Abortion Centrism Meets the Birth Dearth

Pro-life centrists see that with the strong Democratic wave in the recent election, there will be no federal ban on abortion. Instead, they are seeking common ground with pro-choice groups to reduce the number of abortions.

The focus of religious groups on both sides is to get more social services to poor pregnant women to help them raise their children. Jacqueline Salmon's Washington Post article notes that poor women are four times more likely to have abortions than middle-class women are. She quotes Alexia Kelly of the Catholic Alliance for the Common Good as concluding that "Clearly, poverty impacts the abortion rate."

I think this gets the causation mostly backwards. Poor women are actually less likely to abort any particular pregnancy than middle-class women are. However, poor women are much more likely to get pregnant than middle-class women are. Pregnancy is part of poor women's lifestyle -- that is a big reason why they stay poor.

Middle-class women are more likely to plan their parenthood -- that is a big reason why they stay middle class. For the past few decades, middle-class women have generally believed that they should have few to no children for their own careers and for the good of the planet. These two facts contribute significantly to the middle-class abortion rate. Yet middle-class women are also the best informed about trends in family life, as they affect their own families and, in a general way, as they affect society.

As middle-class women become more aware that we face a shortage of children in the rich countries, they have started to change their fertility patterns. As middle-class women become educated about the great benefits to their marriages and their family's long-term health, wealth, and happiness of having children, and of how many childless career women regret not having children, they become more comfortable with having another person at the table. Even when that person wasn't exactly planned.

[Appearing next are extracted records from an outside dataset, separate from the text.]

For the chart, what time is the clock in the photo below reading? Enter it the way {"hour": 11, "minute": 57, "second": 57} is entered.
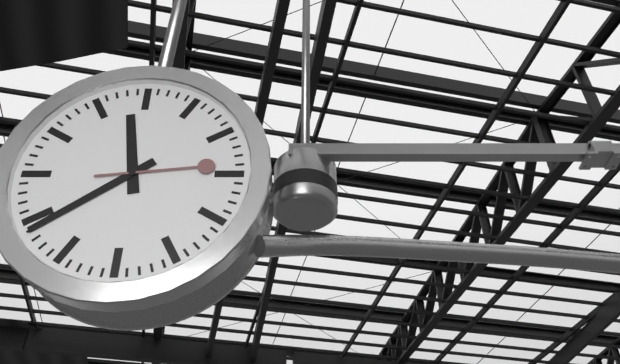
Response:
{"hour": 11, "minute": 39, "second": 14}
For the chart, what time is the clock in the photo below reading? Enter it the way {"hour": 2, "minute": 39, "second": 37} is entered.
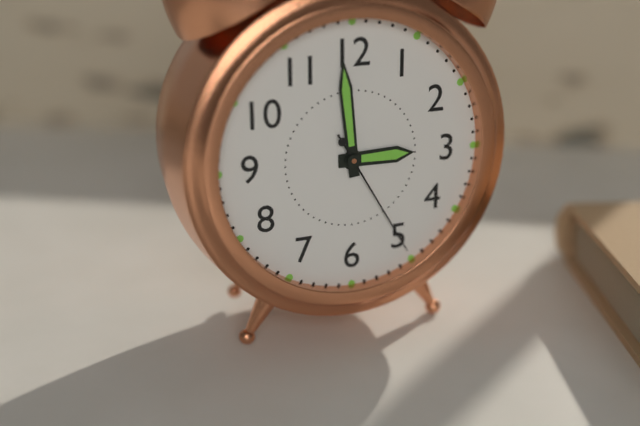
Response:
{"hour": 2, "minute": 59, "second": 25}
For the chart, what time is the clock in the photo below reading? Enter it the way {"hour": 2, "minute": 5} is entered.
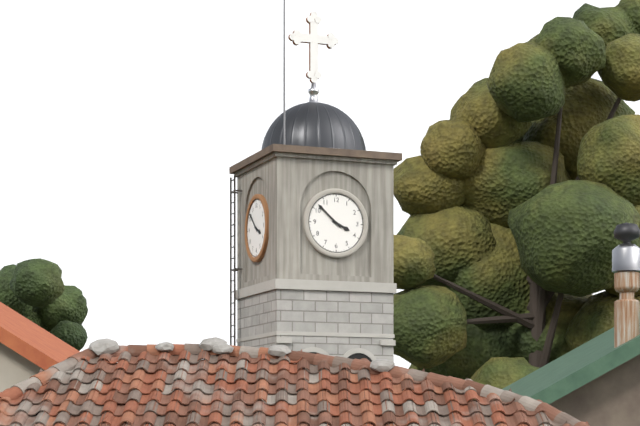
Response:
{"hour": 3, "minute": 52}
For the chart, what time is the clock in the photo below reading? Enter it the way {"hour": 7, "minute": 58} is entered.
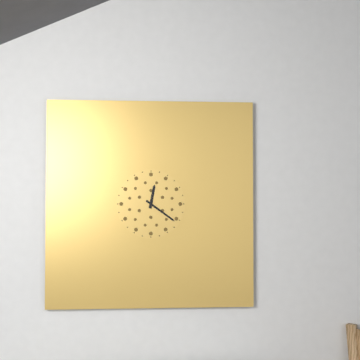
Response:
{"hour": 12, "minute": 21}
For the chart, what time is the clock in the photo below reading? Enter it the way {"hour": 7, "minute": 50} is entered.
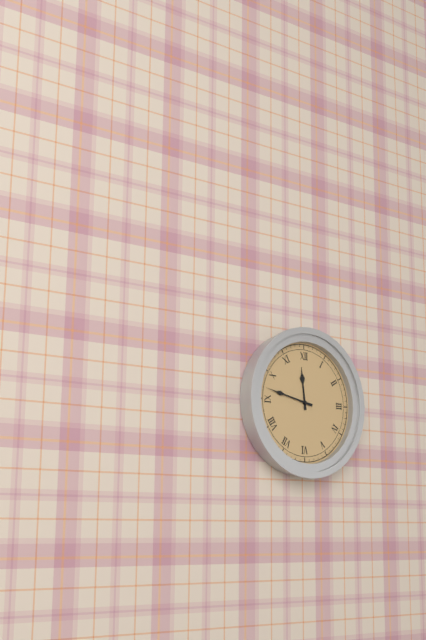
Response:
{"hour": 11, "minute": 47}
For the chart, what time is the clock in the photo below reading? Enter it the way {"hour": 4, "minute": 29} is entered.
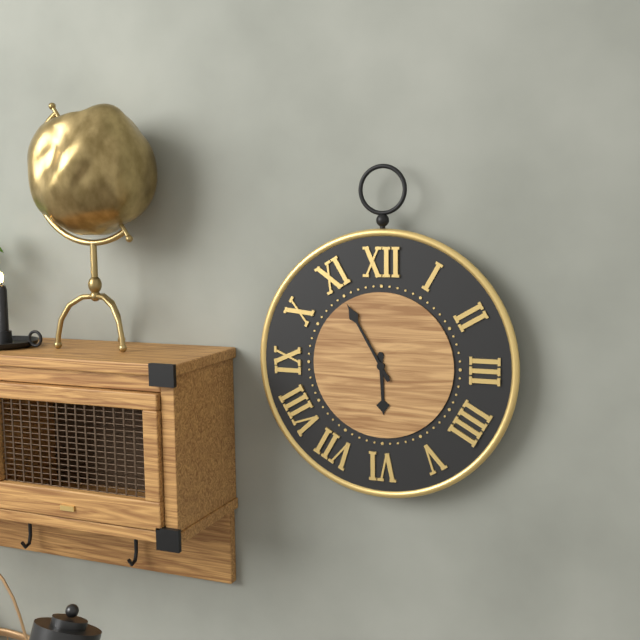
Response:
{"hour": 5, "minute": 55}
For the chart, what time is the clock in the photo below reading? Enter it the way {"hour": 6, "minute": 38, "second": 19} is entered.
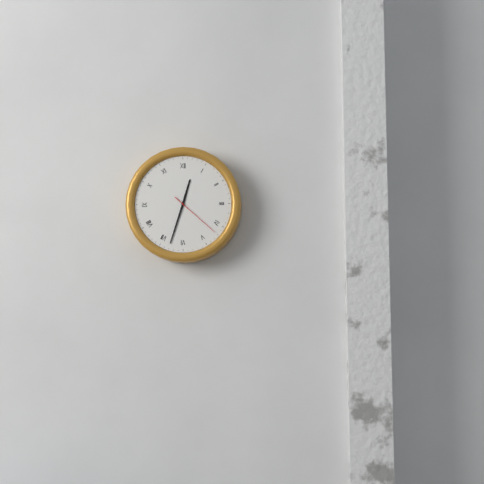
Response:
{"hour": 12, "minute": 33, "second": 22}
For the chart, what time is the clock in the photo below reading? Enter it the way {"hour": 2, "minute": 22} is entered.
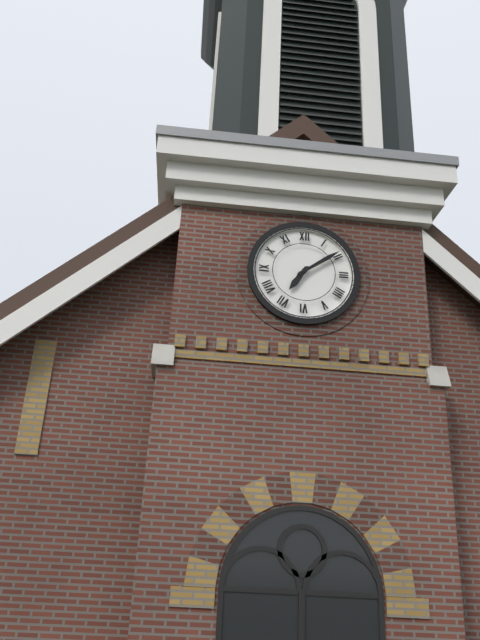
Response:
{"hour": 7, "minute": 9}
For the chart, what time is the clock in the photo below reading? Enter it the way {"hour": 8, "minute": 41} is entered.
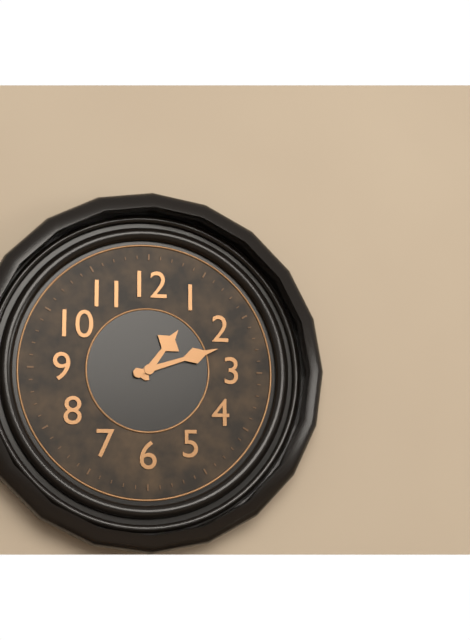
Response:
{"hour": 1, "minute": 12}
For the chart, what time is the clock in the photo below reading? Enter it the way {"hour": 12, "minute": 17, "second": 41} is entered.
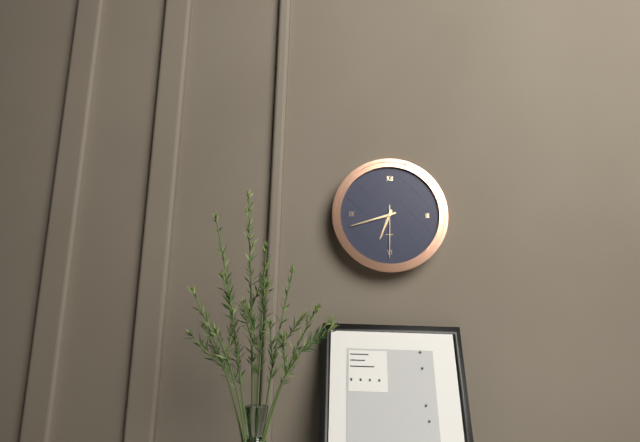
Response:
{"hour": 6, "minute": 42, "second": 30}
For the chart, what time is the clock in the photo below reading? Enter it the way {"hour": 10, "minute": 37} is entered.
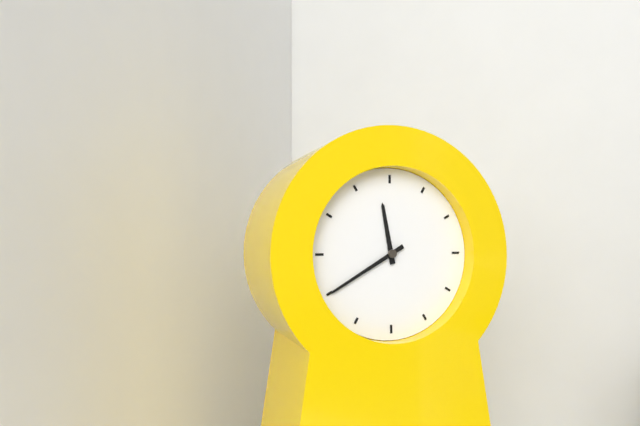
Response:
{"hour": 11, "minute": 40}
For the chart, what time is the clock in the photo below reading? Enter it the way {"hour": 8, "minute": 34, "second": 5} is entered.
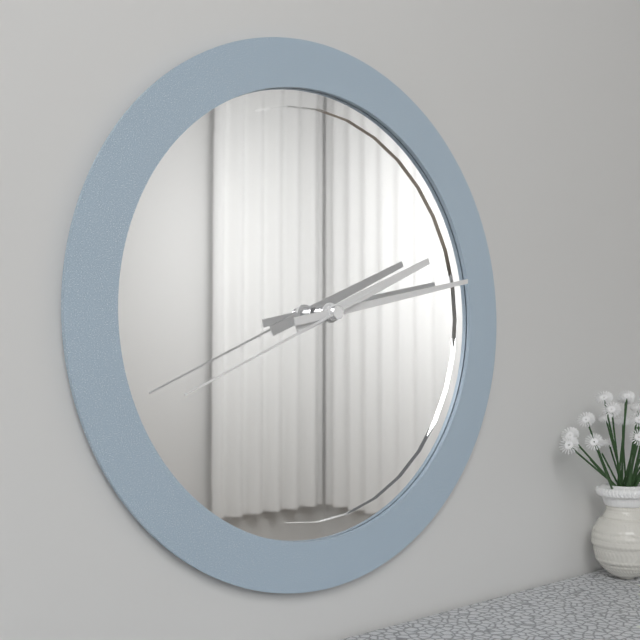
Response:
{"hour": 2, "minute": 13, "second": 41}
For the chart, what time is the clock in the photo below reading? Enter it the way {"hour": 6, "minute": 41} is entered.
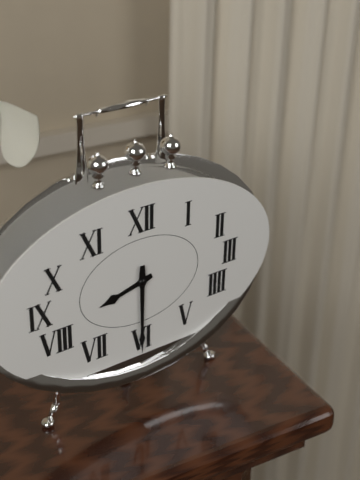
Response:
{"hour": 8, "minute": 30}
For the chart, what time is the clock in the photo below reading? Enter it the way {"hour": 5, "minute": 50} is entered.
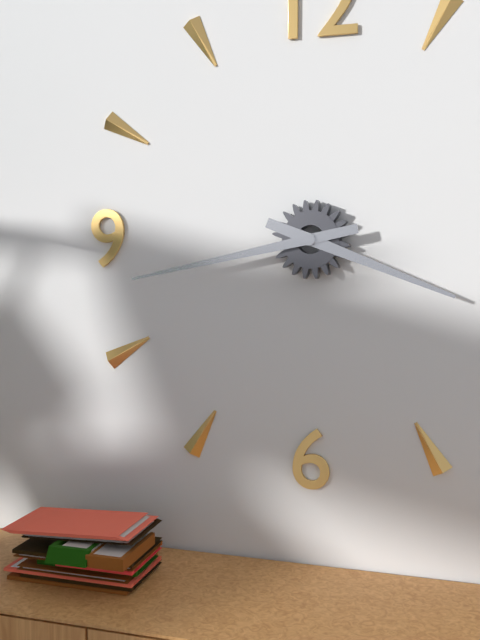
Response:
{"hour": 3, "minute": 43}
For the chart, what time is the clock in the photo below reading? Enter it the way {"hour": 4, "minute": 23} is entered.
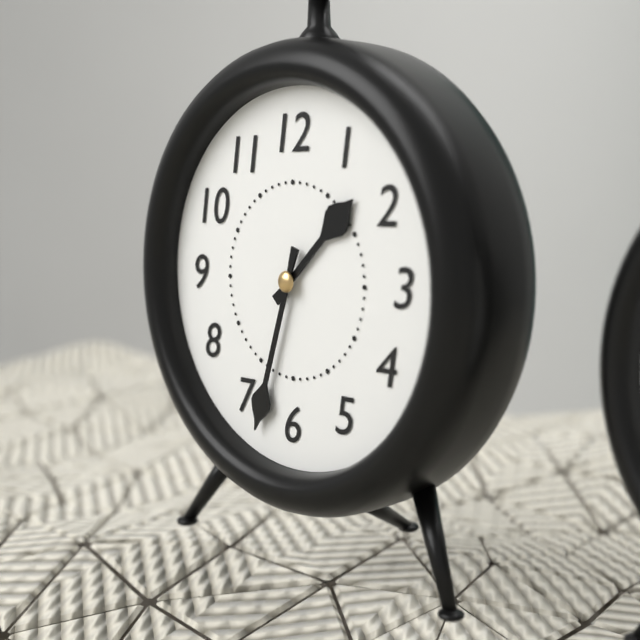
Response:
{"hour": 1, "minute": 33}
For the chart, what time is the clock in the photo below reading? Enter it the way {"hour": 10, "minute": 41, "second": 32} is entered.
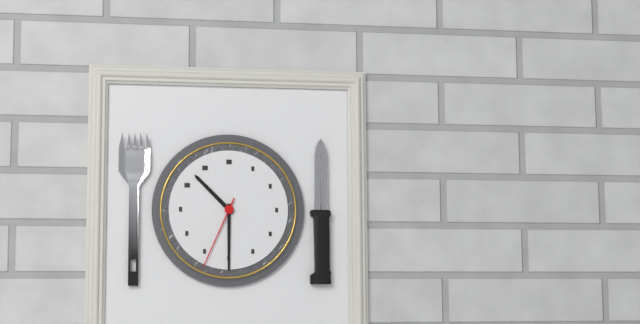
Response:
{"hour": 10, "minute": 30, "second": 34}
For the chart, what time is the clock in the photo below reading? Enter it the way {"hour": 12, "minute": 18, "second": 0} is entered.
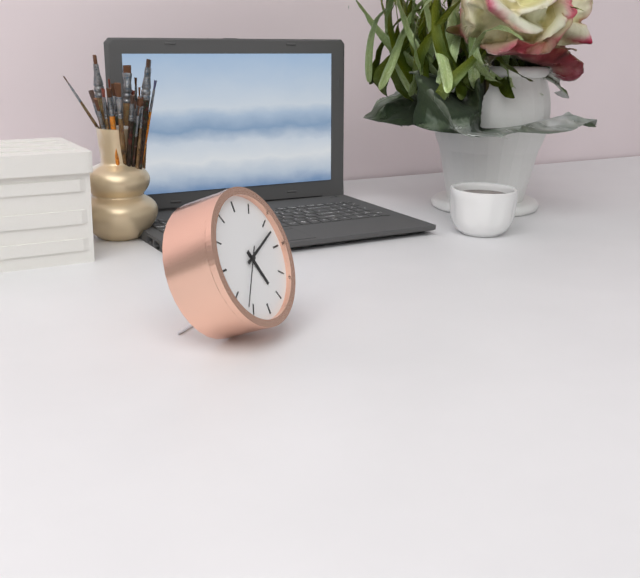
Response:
{"hour": 5, "minute": 12, "second": 37}
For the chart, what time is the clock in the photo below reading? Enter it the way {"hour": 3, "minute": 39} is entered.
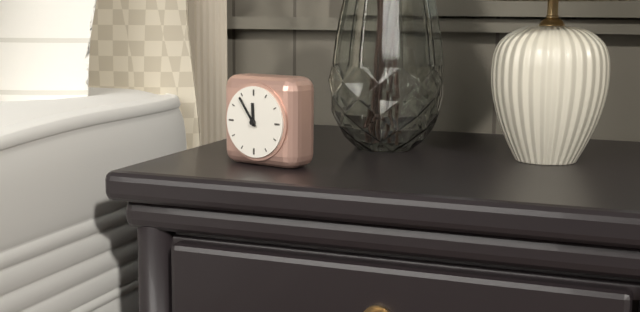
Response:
{"hour": 11, "minute": 54}
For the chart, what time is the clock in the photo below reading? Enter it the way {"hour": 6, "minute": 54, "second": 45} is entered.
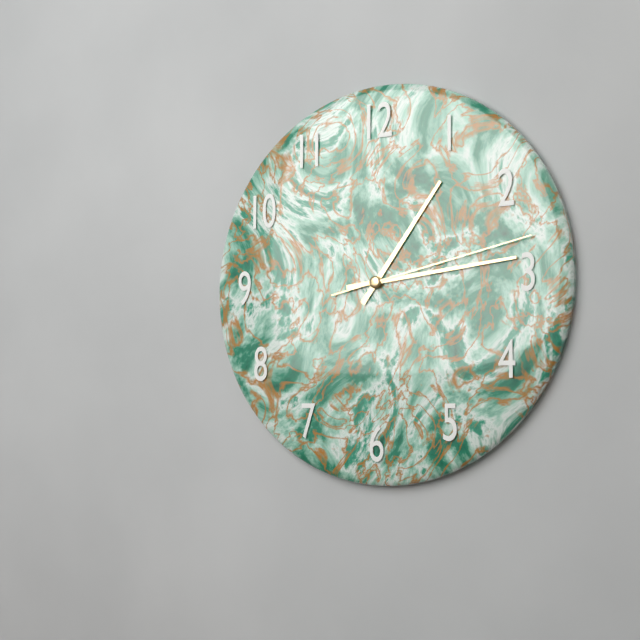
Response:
{"hour": 1, "minute": 14, "second": 13}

The fastest approach to reducing the abortion rate is through the best informed, most organized, most churched mothers. A centrist religious coalition to reduce the abortion rate should start in their own backyard with positive arguments about the personal and social benefits of children. That would reduce abortion rates in the middle class. And when the leading classes walk the talk, the other classes are more likely to follow.

2 comments:

Anonymous said...

Out of curiosity, are there any studies showing that middle-class women are having children specifically because there is a baby dearth in this country? Obviously my experience is not statistically applicable, but I have yet to meet anyone having a baby out of a sense of duty.

Gruntled said...

No, I think very few people have a baby from a sense of duty. I have heard of people who wanted more than two but had been told that was socially irresponsible due to the population explosion. When told that, instead, we face a birth dearth, they feel freer to do what they wanted to do. My students, who come from families of two or three kids, wish to have three or four.